Ashleigh Atkinson, MHK

There are basically three approaches to weight loss: You can reduce your caloric intake, you can increase your activity levels, or you can do a combination of both. Seems simple enough, but knowing how many calories to cut, or how much cardio to do can leave many people stumped.

The notion of 3,500 calories equaling a pound for weight loss is well-known and has guided many diet plans. It dates back to 1958, when Max Wishnofsky published his article “Caloric Equivalents of Gained or Lost Weight.” The goal of the paper was to answer the question “What caloric deficit is needed to achieve a loss of one pound of body weight?” He concluded that a reduction of 500 calories a day would yield the 3,500 calories necessary for a one-pound weight-loss effect to be seen at the end of the week (500 × 7 = 3,500).

This approach to weight loss has been popular for a long time because it’s simple to understand and apply. Also, when things are black and white, this is a seemingly logical approach. However, when it comes to the human body and how it functions, there’s a lot of grey area to consider.
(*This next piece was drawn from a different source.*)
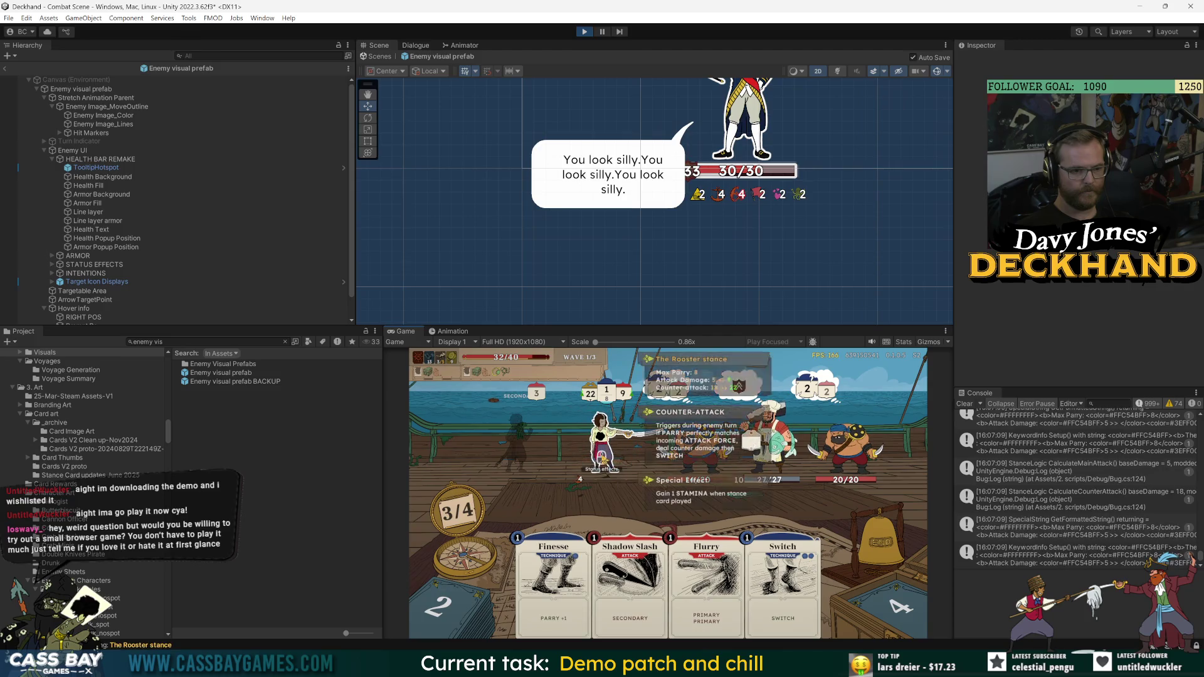
pyautogui.click(603, 458)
The study of the human body and its functions has come a long way since 1958. So, before accepting or dismissing this long-trusted rule, it’s necessary to investigate the science of weight loss and understand more of how the body functions.

Eat Less, Move More

The basic principle of dieting for weight loss is simple: Strike a negative calorie balance over the course of the day. This can be done by reducing what you eat and by increasing what you do. These two approaches encompass the calories you’re aware of, at least. However, other factors matter when considering the whole picture of weight loss, and they all add up to your total daily energy expenditure (TDEE). Although some may seem insignificant, when it comes to weight loss, every number counts!

Calories In, Calories Out

The human body is a fascinating machine capable of thousands of functions. The root of these functions—the body’s prime focus—is to keep you alive. To do this, it requires energy, which is obtained from the food you eat. The calories taken in are burned at varying rates, depending on one’s metabolism and level of activity. In addition to metabolism, various other functions burn energy throughout the day, some of which you may not be aware of.

Metabolism & Basal Metabolic Rate

Starting at the most primal level, metabolism refers to the chemical transformations that happen in the cells of all living creatures. These transformations are responsible for the conversion of fuel to energy, fuel for the building blocks of proteins, fats, and carbs, as well as the elimination of waste from the body.

Metabolism is individual; each person will utilize calories at different levels and efficiency. You likely know a handful of people who claim to have “fast metabolisms” as they can eat whatever they want and not gain weight. Another feature of metabolism is that it’s dynamic and is affected by dieting and changes to body composition.

Basal metabolic rate (BMR) is the rate of energy your body burns when it’s at rest and isn’t actively digesting food. While this may not seem like much, it encompasses all the functions you perform involuntarily such as breathing, circulating blood, regulating body temperature, and brain function. These processes actually account for 60 to 75 percent of the calories burned on a daily basis—doesn’t seem so insignificant now, does it?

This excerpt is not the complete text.